*Requirement*
Rewrite the commit message below from "35db395 [Liang-Chi Hsieh]" to "diff with while-loop.", putting "while loop" wherever "while-loop" appears.

*Page excerpt*
-.-.-
[SPARK-4797] Replace breezeSquaredDistance

This PR replaces slow breezeSquaredDistance.

Author: Liang-Chi Hsieh <viirya@gmail.com>

Closes #3643 from viirya/faster_squareddistance and squashes the following commits:

f28b275 [Liang-Chi Hsieh] Move the implementation to linalg.Vectors and rename as sqdist.
0bc48ee [Liang-Chi Hsieh] Merge branch 'master' into faster_squareddistance
ba34422 [Liang-Chi Hsieh] Fix bug.
91849d0 [Liang-Chi Hsieh] Modified for comment.
44a65ad [Liang-Chi Hsieh] Modified for comments.
35db395 [Liang-Chi Hsieh] Fix bug and some modifications for comments.
f4f5ebb [Liang-Chi Hsieh] Follow BLAS.dot pattern to replace intersect, diff with while-loop.
a36e09f [Liang-Chi Hsieh] Use while-loop to replace foreach for better performance.
-.-.-
*Dataset*

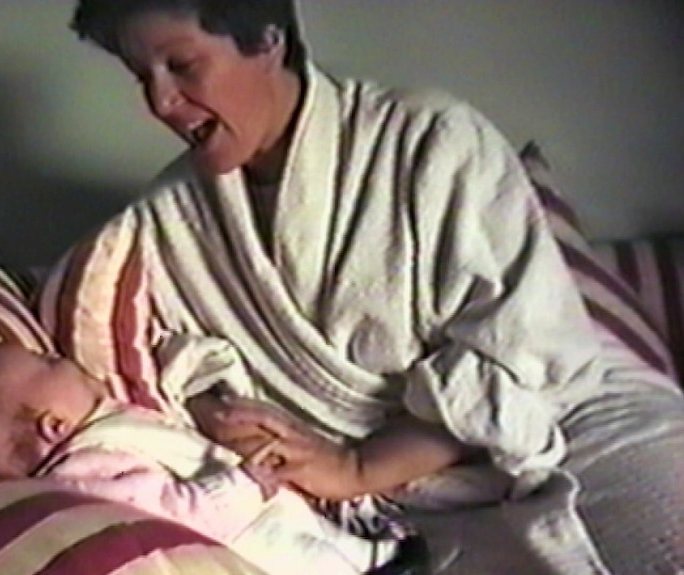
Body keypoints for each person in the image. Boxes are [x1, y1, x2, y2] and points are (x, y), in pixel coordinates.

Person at [65, 1, 684, 574]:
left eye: (182, 65)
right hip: (388, 502)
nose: (162, 103)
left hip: (570, 418)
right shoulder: (167, 218)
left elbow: (523, 346)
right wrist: (241, 425)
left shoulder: (430, 138)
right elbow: (176, 365)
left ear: (268, 40)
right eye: (140, 76)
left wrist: (357, 466)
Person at [0, 342, 425, 575]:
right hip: (240, 536)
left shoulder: (106, 430)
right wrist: (241, 486)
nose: (67, 359)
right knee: (305, 557)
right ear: (52, 425)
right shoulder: (85, 470)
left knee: (313, 534)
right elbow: (169, 514)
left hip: (261, 507)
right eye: (51, 363)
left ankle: (376, 557)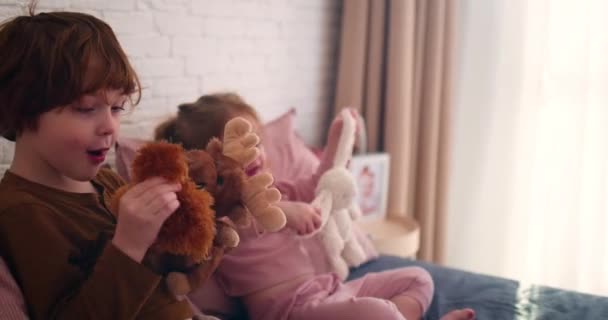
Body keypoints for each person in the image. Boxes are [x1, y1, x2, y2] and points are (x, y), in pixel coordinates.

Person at [154, 93, 476, 320]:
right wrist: (289, 213)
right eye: (242, 145)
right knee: (380, 313)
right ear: (212, 162)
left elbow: (317, 184)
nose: (258, 153)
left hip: (328, 289)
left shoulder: (276, 188)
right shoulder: (218, 217)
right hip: (290, 311)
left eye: (259, 142)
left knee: (419, 279)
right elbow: (247, 228)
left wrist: (338, 139)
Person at [0, 6, 197, 319]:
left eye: (117, 108)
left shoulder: (106, 182)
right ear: (19, 110)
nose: (110, 127)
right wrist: (129, 244)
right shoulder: (21, 211)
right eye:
-.-.-
*Response to this exercise*
35db395 [Liang-Chi Hsieh] Fix bug and some modifications for comments.
f4f5ebb [Liang-Chi Hsieh] Follow BLAS.dot pattern to replace intersect, diff with while loop.